** Data section **

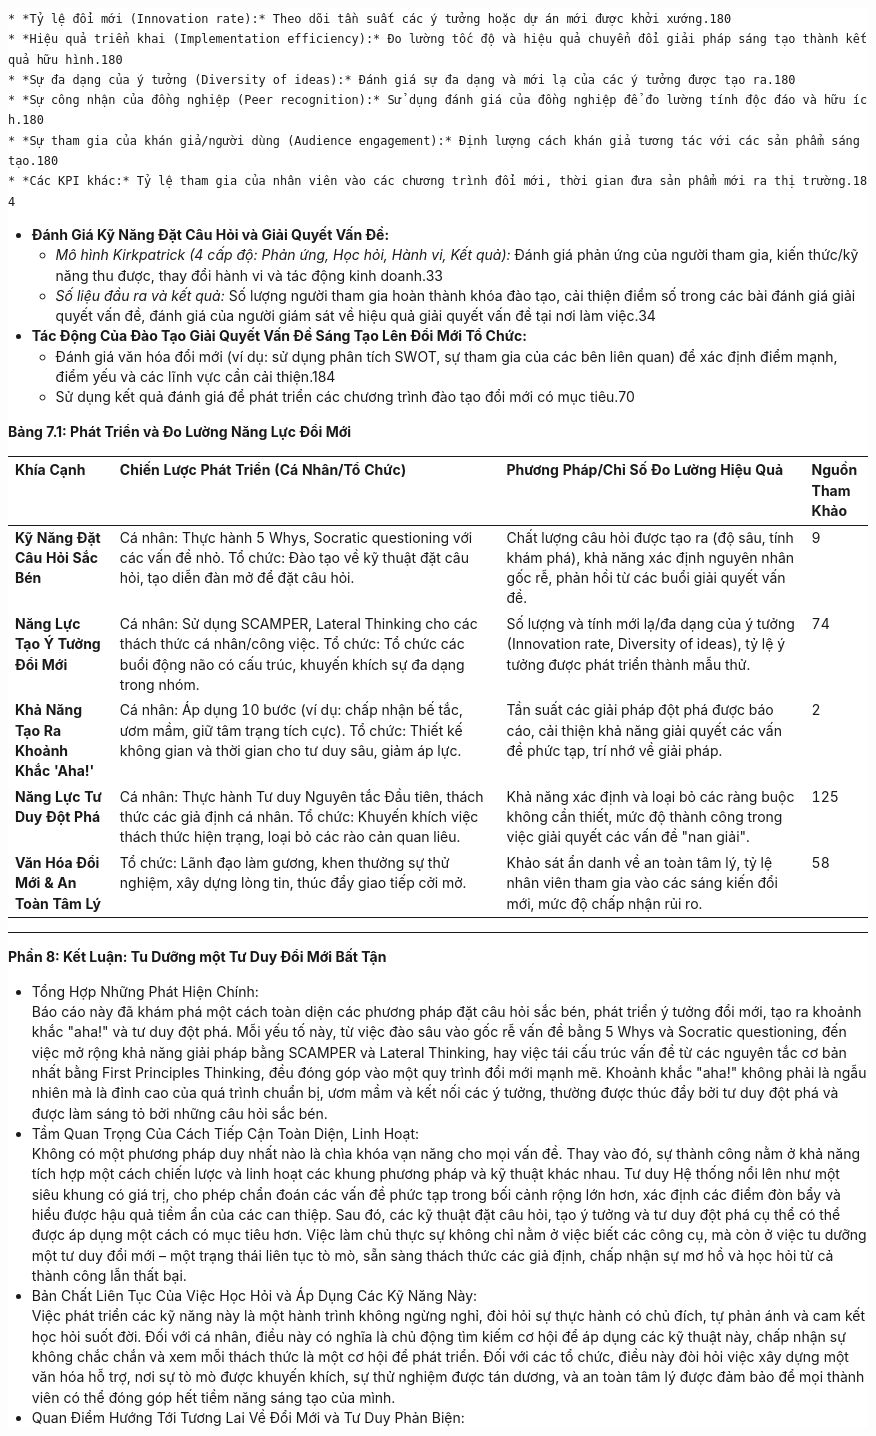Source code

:     * *Tỷ lệ đổi mới (Innovation rate):* Theo dõi tần suất các ý tưởng hoặc dự án mới được khởi xướng.180  
    * *Hiệu quả triển khai (Implementation efficiency):* Đo lường tốc độ và hiệu quả chuyển đổi giải pháp sáng tạo thành kết quả hữu hình.180  
    * *Sự đa dạng của ý tưởng (Diversity of ideas):* Đánh giá sự đa dạng và mới lạ của các ý tưởng được tạo ra.180  
    * *Sự công nhận của đồng nghiệp (Peer recognition):* Sử dụng đánh giá của đồng nghiệp để đo lường tính độc đáo và hữu ích.180  
    * *Sự tham gia của khán giả/người dùng (Audience engagement):* Định lượng cách khán giả tương tác với các sản phẩm sáng tạo.180  
    * *Các KPI khác:* Tỷ lệ tham gia của nhân viên vào các chương trình đổi mới, thời gian đưa sản phẩm mới ra thị trường.184  
  * **Đánh Giá Kỹ Năng Đặt Câu Hỏi và Giải Quyết Vấn Đề:**  
    * *Mô hình Kirkpatrick (4 cấp độ: Phản ứng, Học hỏi, Hành vi, Kết quả):* Đánh giá phản ứng của người tham gia, kiến thức/kỹ năng thu được, thay đổi hành vi và tác động kinh doanh.33  
    * *Số liệu đầu ra và kết quả:* Số lượng người tham gia hoàn thành khóa đào tạo, cải thiện điểm số trong các bài đánh giá giải quyết vấn đề, đánh giá của người giám sát về hiệu quả giải quyết vấn đề tại nơi làm việc.34  
  * **Tác Động Của Đào Tạo Giải Quyết Vấn Đề Sáng Tạo Lên Đổi Mới Tổ Chức:**  
    * Đánh giá văn hóa đổi mới (ví dụ: sử dụng phân tích SWOT, sự tham gia của các bên liên quan) để xác định điểm mạnh, điểm yếu và các lĩnh vực cần cải thiện.184  
    * Sử dụng kết quả đánh giá để phát triển các chương trình đào tạo đổi mới có mục tiêu.70

**Bảng 7.1: Phát Triển và Đo Lường Năng Lực Đổi Mới**

| Khía Cạnh | Chiến Lược Phát Triển (Cá Nhân/Tổ Chức) | Phương Pháp/Chỉ Số Đo Lường Hiệu Quả | Nguồn Tham Khảo |
| :---- | :---- | :---- | :---- |
| **Kỹ Năng Đặt Câu Hỏi Sắc Bén** | Cá nhân: Thực hành 5 Whys, Socratic questioning với các vấn đề nhỏ. Tổ chức: Đào tạo về kỹ thuật đặt câu hỏi, tạo diễn đàn mở để đặt câu hỏi. | Chất lượng câu hỏi được tạo ra (độ sâu, tính khám phá), khả năng xác định nguyên nhân gốc rễ, phản hồi từ các buổi giải quyết vấn đề. | 9 |
| **Năng Lực Tạo Ý Tưởng Đổi Mới** | Cá nhân: Sử dụng SCAMPER, Lateral Thinking cho các thách thức cá nhân/công việc. Tổ chức: Tổ chức các buổi động não có cấu trúc, khuyến khích sự đa dạng trong nhóm. | Số lượng và tính mới lạ/đa dạng của ý tưởng (Innovation rate, Diversity of ideas), tỷ lệ ý tưởng được phát triển thành mẫu thử. | 74 |
| **Khả Năng Tạo Ra Khoảnh Khắc 'Aha\!'** | Cá nhân: Áp dụng 10 bước (ví dụ: chấp nhận bế tắc, ươm mầm, giữ tâm trạng tích cực). Tổ chức: Thiết kế không gian và thời gian cho tư duy sâu, giảm áp lực. | Tần suất các giải pháp đột phá được báo cáo, cải thiện khả năng giải quyết các vấn đề phức tạp, trí nhớ về giải pháp. | 2 |
| **Năng Lực Tư Duy Đột Phá** | Cá nhân: Thực hành Tư duy Nguyên tắc Đầu tiên, thách thức các giả định cá nhân. Tổ chức: Khuyến khích việc thách thức hiện trạng, loại bỏ các rào cản quan liêu. | Khả năng xác định và loại bỏ các ràng buộc không cần thiết, mức độ thành công trong việc giải quyết các vấn đề "nan giải". | 125 |
| **Văn Hóa Đổi Mới & An Toàn Tâm Lý** | Tổ chức: Lãnh đạo làm gương, khen thưởng sự thử nghiệm, xây dựng lòng tin, thúc đẩy giao tiếp cởi mở. | Khảo sát ẩn danh về an toàn tâm lý, tỷ lệ nhân viên tham gia vào các sáng kiến đổi mới, mức độ chấp nhận rủi ro. | 58 |

---

**Phần 8: Kết Luận: Tu Dưỡng một Tư Duy Đổi Mới Bất Tận**

* Tổng Hợp Những Phát Hiện Chính:  
  Báo cáo này đã khám phá một cách toàn diện các phương pháp đặt câu hỏi sắc bén, phát triển ý tưởng đổi mới, tạo ra khoảnh khắc "aha\!" và tư duy đột phá. Mỗi yếu tố này, từ việc đào sâu vào gốc rễ vấn đề bằng 5 Whys và Socratic questioning, đến việc mở rộng khả năng giải pháp bằng SCAMPER và Lateral Thinking, hay việc tái cấu trúc vấn đề từ các nguyên tắc cơ bản nhất bằng First Principles Thinking, đều đóng góp vào một quy trình đổi mới mạnh mẽ. Khoảnh khắc "aha\!" không phải là ngẫu nhiên mà là đỉnh cao của quá trình chuẩn bị, ươm mầm và kết nối các ý tưởng, thường được thúc đẩy bởi tư duy đột phá và được làm sáng tỏ bởi những câu hỏi sắc bén.  
* Tầm Quan Trọng Của Cách Tiếp Cận Toàn Diện, Linh Hoạt:  
  Không có một phương pháp duy nhất nào là chìa khóa vạn năng cho mọi vấn đề. Thay vào đó, sự thành công nằm ở khả năng tích hợp một cách chiến lược và linh hoạt các khung phương pháp và kỹ thuật khác nhau. Tư duy Hệ thống nổi lên như một siêu khung có giá trị, cho phép chẩn đoán các vấn đề phức tạp trong bối cảnh rộng lớn hơn, xác định các điểm đòn bẩy và hiểu được hậu quả tiềm ẩn của các can thiệp. Sau đó, các kỹ thuật đặt câu hỏi, tạo ý tưởng và tư duy đột phá cụ thể có thể được áp dụng một cách có mục tiêu hơn. Việc làm chủ thực sự không chỉ nằm ở việc biết các công cụ, mà còn ở việc tu dưỡng một tư duy đổi mới – một trạng thái liên tục tò mò, sẵn sàng thách thức các giả định, chấp nhận sự mơ hồ và học hỏi từ cả thành công lẫn thất bại.  
* Bản Chất Liên Tục Của Việc Học Hỏi và Áp Dụng Các Kỹ Năng Này:  
  Việc phát triển các kỹ năng này là một hành trình không ngừng nghỉ, đòi hỏi sự thực hành có chủ đích, tự phản ánh và cam kết học hỏi suốt đời. Đối với cá nhân, điều này có nghĩa là chủ động tìm kiếm cơ hội để áp dụng các kỹ thuật này, chấp nhận sự không chắc chắn và xem mỗi thách thức là một cơ hội để phát triển. Đối với các tổ chức, điều này đòi hỏi việc xây dựng một văn hóa hỗ trợ, nơi sự tò mò được khuyến khích, sự thử nghiệm được tán dương, và an toàn tâm lý được đảm bảo để mọi thành viên có thể đóng góp hết tiềm năng sáng tạo của mình.  
* Quan Điểm Hướng Tới Tương Lai Về Đổi Mới và Tư Duy Phản Biện:  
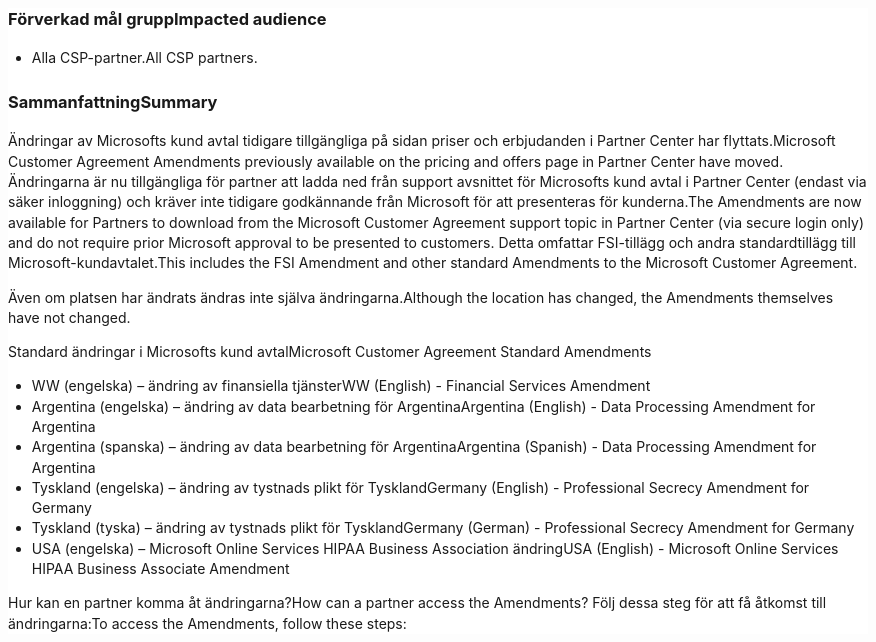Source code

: ### <a name="impacted-audience"></a><span data-ttu-id="b40e4-228">Förverkad mål grupp</span><span class="sxs-lookup"><span data-stu-id="b40e4-228">Impacted audience</span></span>
- <span data-ttu-id="b40e4-229">Alla CSP-partner.</span><span class="sxs-lookup"><span data-stu-id="b40e4-229">All CSP partners.</span></span>

### <a name="summary"></a><span data-ttu-id="b40e4-230">Sammanfattning</span><span class="sxs-lookup"><span data-stu-id="b40e4-230">Summary</span></span>

<span data-ttu-id="b40e4-231">Ändringar av Microsofts kund avtal tidigare tillgängliga på sidan priser och erbjudanden i Partner Center har flyttats.</span><span class="sxs-lookup"><span data-stu-id="b40e4-231">Microsoft Customer Agreement Amendments previously available on the pricing and offers page in Partner Center have moved.</span></span> <span data-ttu-id="b40e4-232">Ändringarna är nu tillgängliga för partner att ladda ned från support avsnittet för Microsofts kund avtal i Partner Center (endast via säker inloggning) och kräver inte tidigare godkännande från Microsoft för att presenteras för kunderna.</span><span class="sxs-lookup"><span data-stu-id="b40e4-232">The Amendments are now available for Partners to download from the Microsoft Customer Agreement support topic in Partner Center (via secure login only) and do not require prior Microsoft approval to be presented to customers.</span></span> <span data-ttu-id="b40e4-233">Detta omfattar FSI-tillägg och andra standardtillägg till Microsoft-kundavtalet.</span><span class="sxs-lookup"><span data-stu-id="b40e4-233">This includes the FSI Amendment and other standard Amendments to the Microsoft Customer Agreement.</span></span>

<span data-ttu-id="b40e4-234">Även om platsen har ändrats ändras inte själva ändringarna.</span><span class="sxs-lookup"><span data-stu-id="b40e4-234">Although the location has changed, the Amendments themselves have not changed.</span></span>

<span data-ttu-id="b40e4-235">Standard ändringar i Microsofts kund avtal</span><span class="sxs-lookup"><span data-stu-id="b40e4-235">Microsoft Customer Agreement Standard Amendments</span></span>

- <span data-ttu-id="b40e4-236">WW (engelska) – ändring av finansiella tjänster</span><span class="sxs-lookup"><span data-stu-id="b40e4-236">WW (English) - Financial Services Amendment</span></span>
- <span data-ttu-id="b40e4-237">Argentina (engelska) – ändring av data bearbetning för Argentina</span><span class="sxs-lookup"><span data-stu-id="b40e4-237">Argentina (English) - Data Processing Amendment for Argentina</span></span>
- <span data-ttu-id="b40e4-238">Argentina (spanska) – ändring av data bearbetning för Argentina</span><span class="sxs-lookup"><span data-stu-id="b40e4-238">Argentina (Spanish) - Data Processing Amendment for Argentina</span></span>
- <span data-ttu-id="b40e4-239">Tyskland (engelska) – ändring av tystnads plikt för Tyskland</span><span class="sxs-lookup"><span data-stu-id="b40e4-239">Germany (English) - Professional Secrecy Amendment for Germany</span></span>
- <span data-ttu-id="b40e4-240">Tyskland (tyska) – ändring av tystnads plikt för Tyskland</span><span class="sxs-lookup"><span data-stu-id="b40e4-240">Germany (German) - Professional Secrecy Amendment for Germany</span></span>
- <span data-ttu-id="b40e4-241">USA (engelska) – Microsoft Online Services HIPAA Business Association ändring</span><span class="sxs-lookup"><span data-stu-id="b40e4-241">USA (English) - Microsoft Online Services HIPAA Business Associate Amendment</span></span>

<span data-ttu-id="b40e4-242">Hur kan en partner komma åt ändringarna?</span><span class="sxs-lookup"><span data-stu-id="b40e4-242">How can a partner access the Amendments?</span></span>
<span data-ttu-id="b40e4-243">Följ dessa steg för att få åtkomst till ändringarna:</span><span class="sxs-lookup"><span data-stu-id="b40e4-243">To access the Amendments, follow these steps:</span></span>
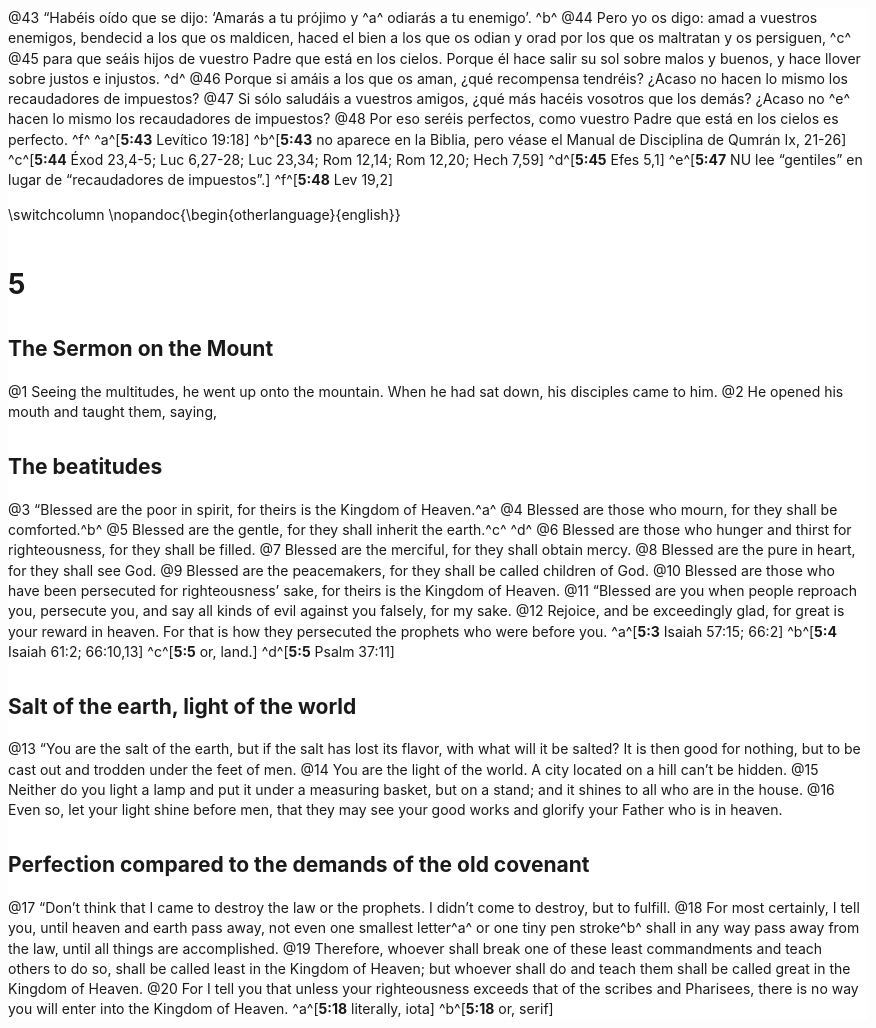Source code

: @43 “Habéis oído que se dijo: ‘Amarás a tu prójimo y ^a^ odiarás a tu enemigo’. ^b^ @44 Pero yo os digo: amad a vuestros enemigos, bendecid a los que os maldicen, haced el bien a los que os odian y orad por los que os maltratan y os persiguen, ^c^ @45 para que seáis hijos de vuestro Padre que está en los cielos. Porque él hace salir su sol sobre malos y buenos, y hace llover sobre justos e injustos. ^d^ @46 Porque si amáis a los que os aman, ¿qué recompensa tendréis? ¿Acaso no hacen lo mismo los recaudadores de impuestos? @47 Si sólo saludáis a vuestros amigos, ¿qué más hacéis vosotros que los demás? ¿Acaso no ^e^ hacen lo mismo los recaudadores de impuestos? @48 Por eso seréis perfectos, como vuestro Padre que está en los cielos es perfecto. ^f^ 
^a^[**5:43** Levítico 19:18] ^b^[**5:43** no aparece en la Biblia, pero véase el Manual de Disciplina de Qumrán Ix, 21-26] ^c^[**5:44** Éxod 23,4-5; Luc 6,27-28; Luc 23,34; Rom 12,14; Rom 12,20; Hech 7,59] ^d^[**5:45** Efes 5,1] ^e^[**5:47** NU lee “gentiles” en lugar de “recaudadores de impuestos”.] ^f^[**5:48** Lev 19,2]

\switchcolumn
\nopandoc{\begin{otherlanguage}{english}}

# 5
## The Sermon on the Mount
@1 Seeing the multitudes, he went up onto the mountain. When he had sat down, his disciples came to him. @2 He opened his mouth and taught them, saying,

## The beatitudes
@3 “Blessed are the poor in spirit, for theirs is the Kingdom of Heaven.^a^ @4 Blessed are those who mourn, for they shall be comforted.^b^ @5 Blessed are the gentle, for they shall inherit the earth.^c^ ^d^ @6 Blessed are those who hunger and thirst for righteousness, for they shall be filled. @7 Blessed are the merciful, for they shall obtain mercy. @8 Blessed are the pure in heart, for they shall see God. @9 Blessed are the peacemakers, for they shall be called children of God. @10 Blessed are those who have been persecuted for righteousness’ sake, for theirs is the Kingdom of Heaven. @11 “Blessed are you when people reproach you, persecute you, and say all kinds of evil against you falsely, for my sake. @12 Rejoice, and be exceedingly glad, for great is your reward in heaven. For that is how they persecuted the prophets who were before you.
^a^[**5:3** Isaiah 57:15; 66:2] ^b^[**5:4** Isaiah 61:2; 66:10,13] ^c^[**5:5** or, land.] ^d^[**5:5** Psalm 37:11]

## Salt of the earth, light of the world
@13 “You are the salt of the earth, but if the salt has lost its flavor, with what will it be salted? It is then good for nothing, but to be cast out and trodden under the feet of men. @14 You are the light of the world. A city located on a hill can’t be hidden. @15 Neither do you light a lamp and put it under a measuring basket, but on a stand; and it shines to all who are in the house. @16 Even so, let your light shine before men, that they may see your good works and glorify your Father who is in heaven.

## Perfection compared to the demands of the old covenant
@17 “Don’t think that I came to destroy the law or the prophets. I didn’t come to destroy, but to fulfill. @18 For most certainly, I tell you, until heaven and earth pass away, not even one smallest letter^a^ or one tiny pen stroke^b^ shall in any way pass away from the law, until all things are accomplished. @19 Therefore, whoever shall break one of these least commandments and teach others to do so, shall be called least in the Kingdom of Heaven; but whoever shall do and teach them shall be called great in the Kingdom of Heaven. @20 For I tell you that unless your righteousness exceeds that of the scribes and Pharisees, there is no way you will enter into the Kingdom of Heaven.
^a^[**5:18** literally, iota] ^b^[**5:18** or, serif]
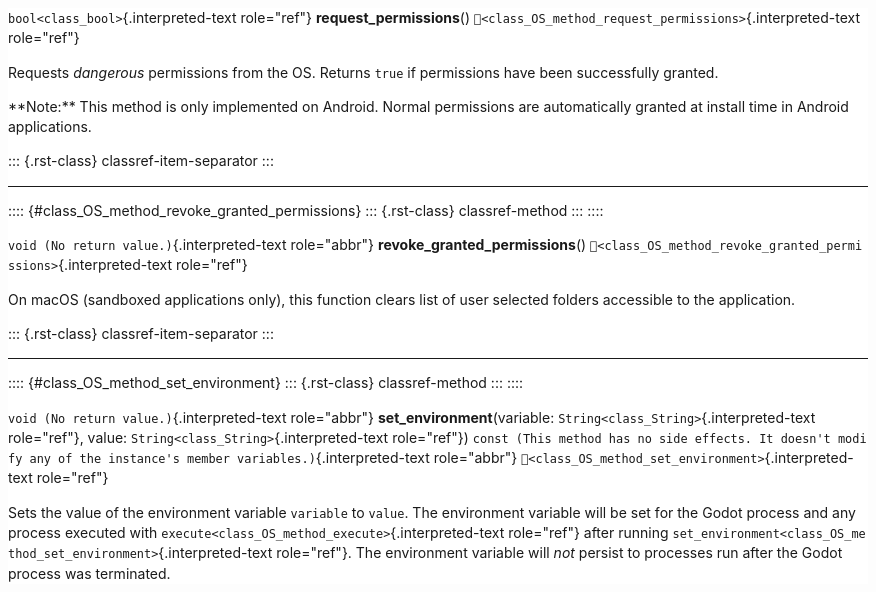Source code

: `bool<class_bool>`{.interpreted-text role="ref"}
**request_permissions**()
`🔗<class_OS_method_request_permissions>`{.interpreted-text role="ref"}

Requests *dangerous* permissions from the OS. Returns `true` if
permissions have been successfully granted.

\*\*Note:\*\* This method is only implemented on Android. Normal
permissions are automatically granted at install time in Android
applications.

::: {.rst-class}
classref-item-separator
:::

------------------------------------------------------------------------

:::: {#class_OS_method_revoke_granted_permissions}
::: {.rst-class}
classref-method
:::
::::

`void (No return value.)`{.interpreted-text role="abbr"}
**revoke_granted_permissions**()
`🔗<class_OS_method_revoke_granted_permissions>`{.interpreted-text
role="ref"}

On macOS (sandboxed applications only), this function clears list of
user selected folders accessible to the application.

::: {.rst-class}
classref-item-separator
:::

------------------------------------------------------------------------

:::: {#class_OS_method_set_environment}
::: {.rst-class}
classref-method
:::
::::

`void (No return value.)`{.interpreted-text role="abbr"}
**set_environment**(variable: `String<class_String>`{.interpreted-text
role="ref"}, value: `String<class_String>`{.interpreted-text
role="ref"})
`const (This method has no side effects. It doesn't modify any of the instance's member variables.)`{.interpreted-text
role="abbr"} `🔗<class_OS_method_set_environment>`{.interpreted-text
role="ref"}

Sets the value of the environment variable `variable` to `value`. The
environment variable will be set for the Godot process and any process
executed with `execute<class_OS_method_execute>`{.interpreted-text
role="ref"} after running
`set_environment<class_OS_method_set_environment>`{.interpreted-text
role="ref"}. The environment variable will *not* persist to processes
run after the Godot process was terminated.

** About this exercise **
When a line of the records includes "người", that line belongs in the answer.

** Result of the exercise **
    * *Sự tham gia của khán giả/người dùng (Audience engagement):* Định lượng cách khán giả tương tác với các sản phẩm sáng tạo.180  
    * *Mô hình Kirkpatrick (4 cấp độ: Phản ứng, Học hỏi, Hành vi, Kết quả):* Đánh giá phản ứng của người tham gia, kiến thức/kỹ năng thu được, thay đổi hành vi và tác động kinh doanh.33  
    * *Số liệu đầu ra và kết quả:* Số lượng người tham gia hoàn thành khóa đào tạo, cải thiện điểm số trong các bài đánh giá giải quyết vấn đề, đánh giá của người giám sát về hiệu quả giải quyết vấn đề tại nơi làm việc.34  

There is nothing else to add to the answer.